THE TEMPEST - 5 AGAINST THE HOUSE redux - album review

The Tempest:
5 Against The House:
Optic Nerve:
Out July 8th:

Originally issued on Anagram Records in 1984, 5 Against The House deserves its 32nd anniversary reissue if only because it's a decent record. Original copies of the album pop up at record fairs for a tenner or less so it's not exactly the rarest of treasures.

But a treasure it is, in places. The Tempest didn't hang around long enough to bother about a follow-up or even oversee the release of this, their one-and-only long-player - members Mark Refoy and Alex Novak had various other projects to occupy their futures such as Spacemen 3, Spiritualized and Attrition.

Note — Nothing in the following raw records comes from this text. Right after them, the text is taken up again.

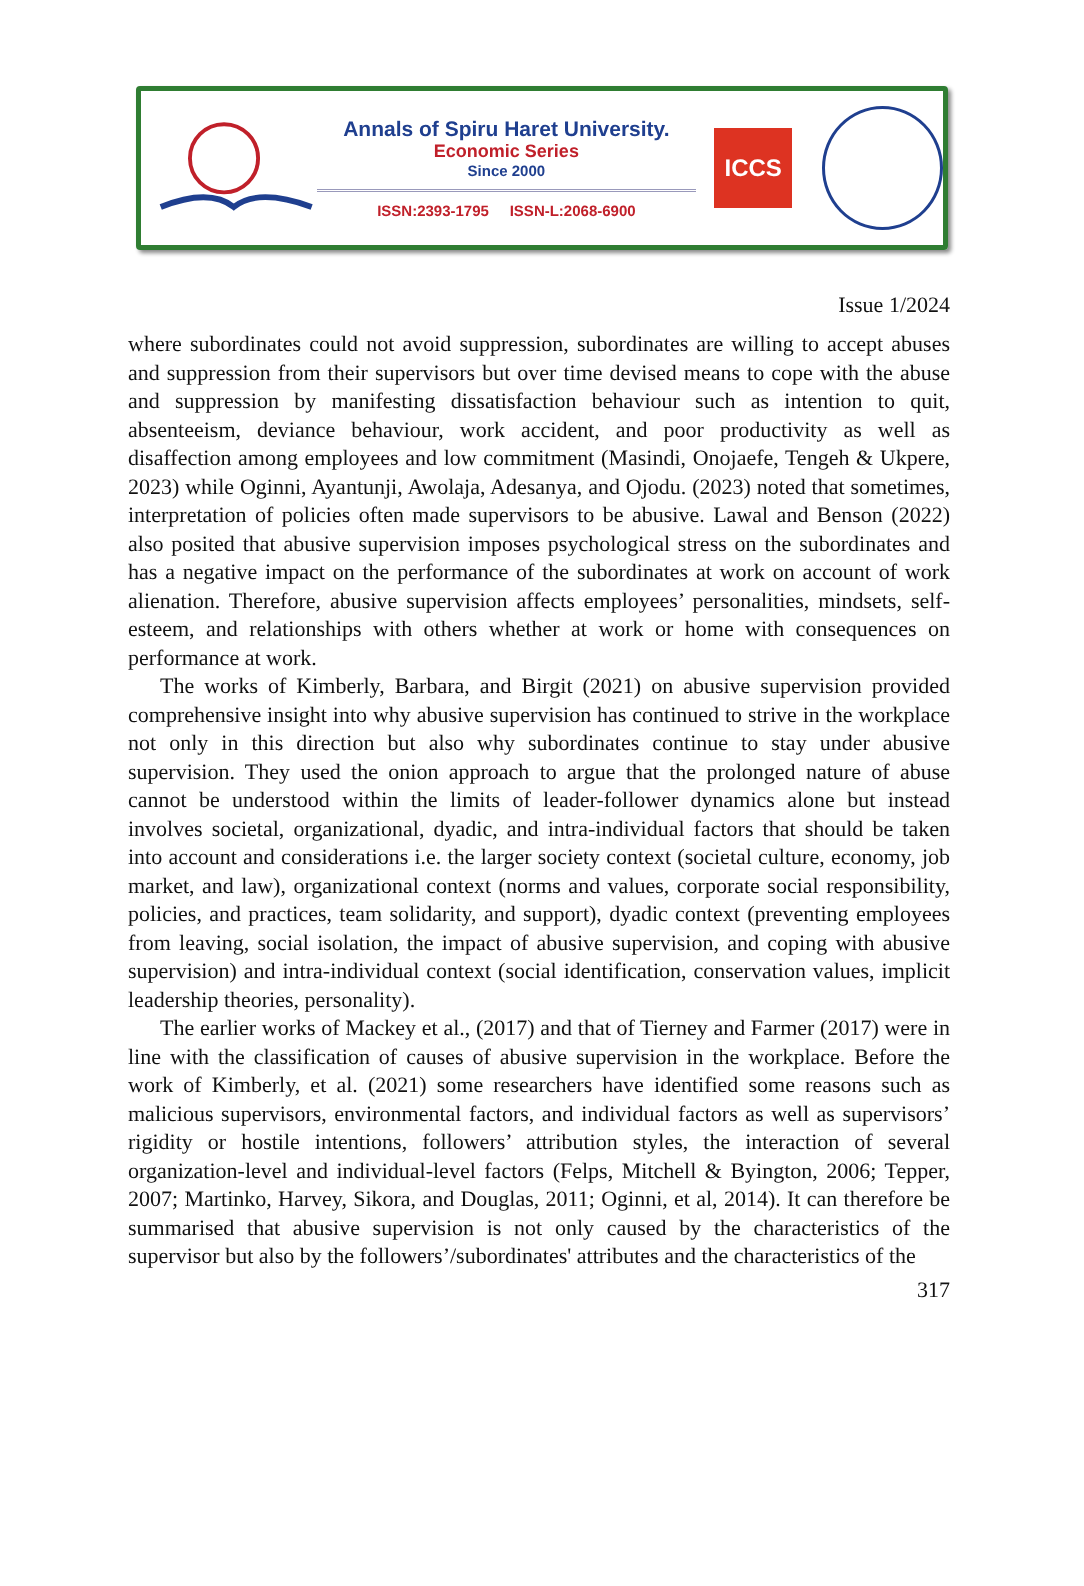Annals of Spiru Haret University.
Economic Series
Since 2000
ISSN:2393-1795 ISSN-L:2068-6900
ICCS
Issue 1/2024
where subordinates could not avoid suppression, subordinates are willing to accept abuses and suppression from their supervisors but over time devised means to cope with the abuse and suppression by manifesting dissatisfaction behaviour such as intention to quit, absenteeism, deviance behaviour, work accident, and poor productivity as well as disaffection among employees and low commitment (Masindi, Onojaefe, Tengeh & Ukpere, 2023) while Oginni, Ayantunji, Awolaja, Adesanya, and Ojodu. (2023) noted that sometimes, interpretation of policies often made supervisors to be abusive. Lawal and Benson (2022) also posited that abusive supervision imposes psychological stress on the subordinates and has a negative impact on the performance of the subordinates at work on account of work alienation. Therefore, abusive supervision affects employees’ personalities, mindsets, self-esteem, and relationships with others whether at work or home with consequences on performance at work.
The works of Kimberly, Barbara, and Birgit (2021) on abusive supervision provided comprehensive insight into why abusive supervision has continued to strive in the workplace not only in this direction but also why subordinates continue to stay under abusive supervision. They used the onion approach to argue that the prolonged nature of abuse cannot be understood within the limits of leader-follower dynamics alone but instead involves societal, organizational, dyadic, and intra-individual factors that should be taken into account and considerations i.e. the larger society context (societal culture, economy, job market, and law), organizational context (norms and values, corporate social responsibility, policies, and practices, team solidarity, and support), dyadic context (preventing employees from leaving, social isolation, the impact of abusive supervision, and coping with abusive supervision) and intra-individual context (social identification, conservation values, implicit leadership theories, personality).
The earlier works of Mackey et al., (2017) and that of Tierney and Farmer (2017) were in line with the classification of causes of abusive supervision in the workplace. Before the work of Kimberly, et al. (2021) some researchers have identified some reasons such as malicious supervisors, environmental factors, and individual factors as well as supervisors’ rigidity or hostile intentions, followers’ attribution styles, the interaction of several organization-level and individual-level factors (Felps, Mitchell & Byington, 2006; Tepper, 2007; Martinko, Harvey, Sikora, and Douglas, 2011; Oginni, et al, 2014). It can therefore be summarised that abusive supervision is not only caused by the characteristics of the supervisor but also by the followers’/subordinates' attributes and the characteristics of the
317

In fact, very little of 5 Against The House resembles what was to come from the musicians later careers - rather than blissed-out psychedelia and brutal industrial rock, you get equal parts The Sound, Lowlife, Magazine, A Popular History Of Signs, The Higsons and 4AD's short-lived In Camera, seemingly recorded on a shoestring. Most of the songs are more about atmosphere and intensity rather than verse-chorus-verse-chorus, although the funky Big Black Cadillac has some structure to it, even a modicum of danceability. Well, the sort that permeated a few other peers' 12" singles at the time.

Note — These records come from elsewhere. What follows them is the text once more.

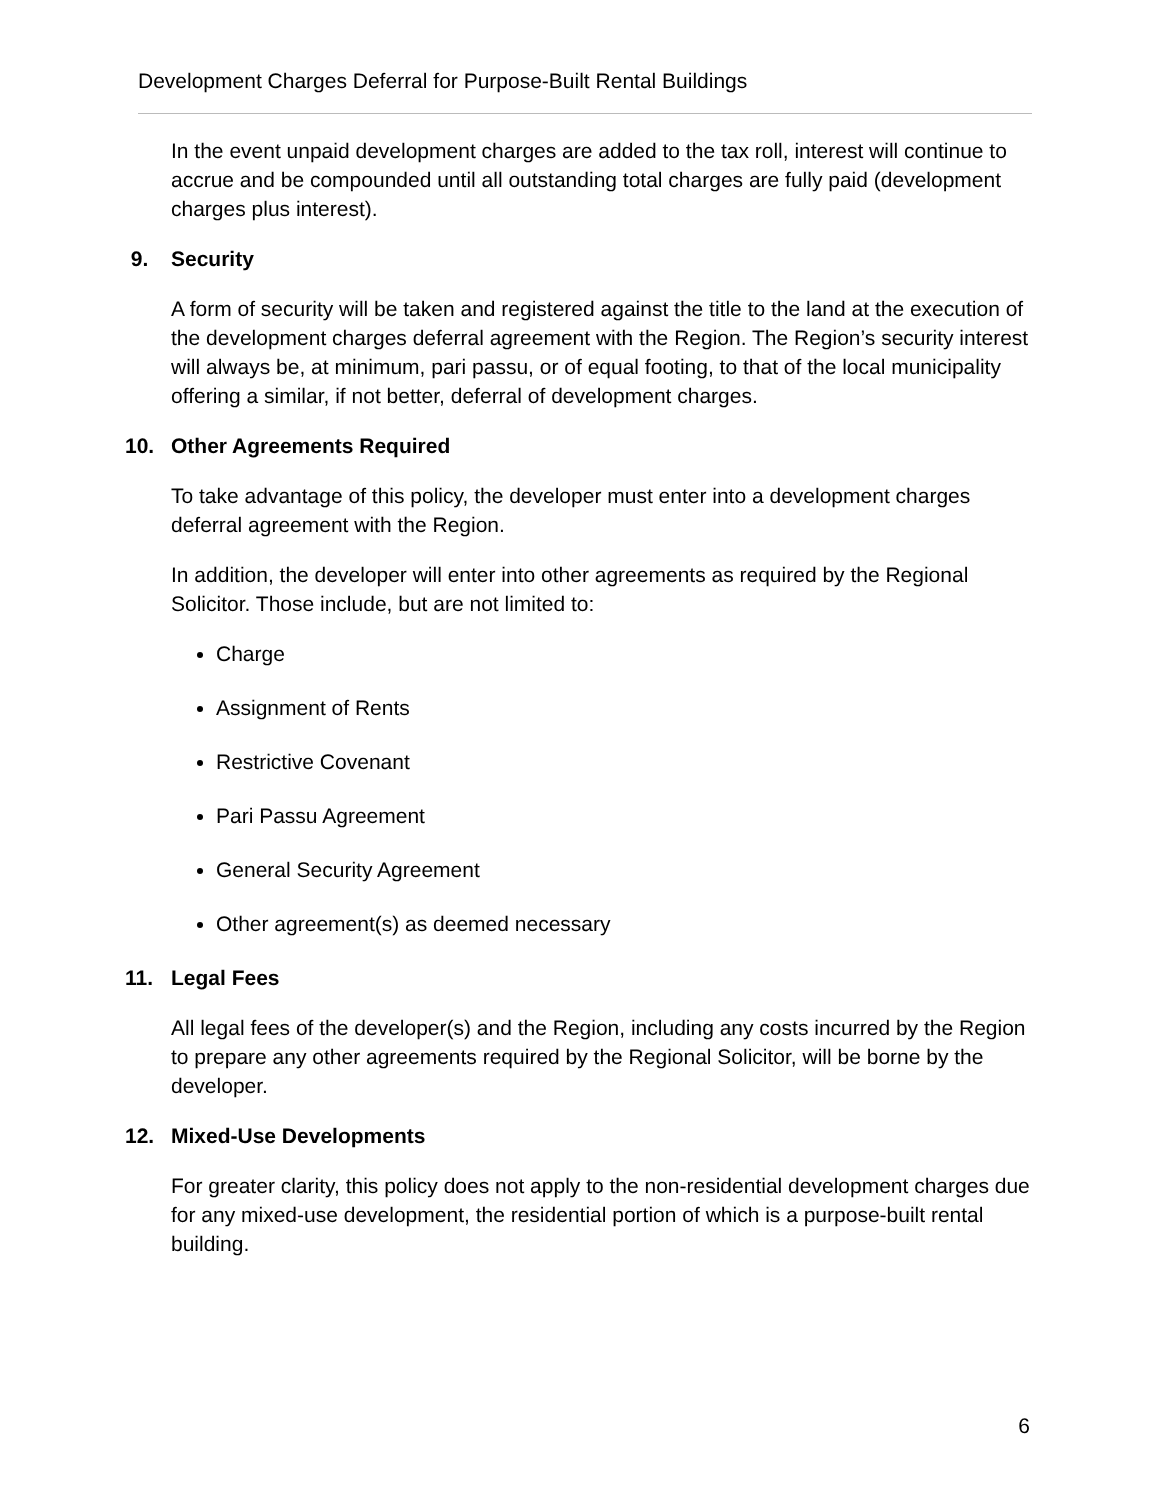Development Charges Deferral for Purpose-Built Rental Buildings
In the event unpaid development charges are added to the tax roll, interest will continue to accrue and be compounded until all outstanding total charges are fully paid (development charges plus interest).
9. Security
A form of security will be taken and registered against the title to the land at the execution of the development charges deferral agreement with the Region. The Region’s security interest will always be, at minimum, pari passu, or of equal footing, to that of the local municipality offering a similar, if not better, deferral of development charges.
10. Other Agreements Required
To take advantage of this policy, the developer must enter into a development charges deferral agreement with the Region.
In addition, the developer will enter into other agreements as required by the Regional Solicitor. Those include, but are not limited to:
Charge
Assignment of Rents
Restrictive Covenant
Pari Passu Agreement
General Security Agreement
Other agreement(s) as deemed necessary
11. Legal Fees
All legal fees of the developer(s) and the Region, including any costs incurred by the Region to prepare any other agreements required by the Regional Solicitor, will be borne by the developer.
12. Mixed-Use Developments
For greater clarity, this policy does not apply to the non-residential development charges due for any mixed-use development, the residential portion of which is a purpose-built rental building.
6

The same formula is utilised on the epic Miss Deep Freeze and At A Low End, while the first half of the album possesses something of a hurried air about, a dash to the finish, particularly on Lady Left This and Which One. Blame It On The Breeze brings this new splattered-vinyl edition to a close in typically lively bass and percussion-driven style but if you head to the CD you get bonus single tracks including another floor-filler in the shape of ABC (Extended).

Perhaps more of a curio than a must-have, Optic Nerve have elevated this long-buried gem into something rather desirable. Limited to 500 copies.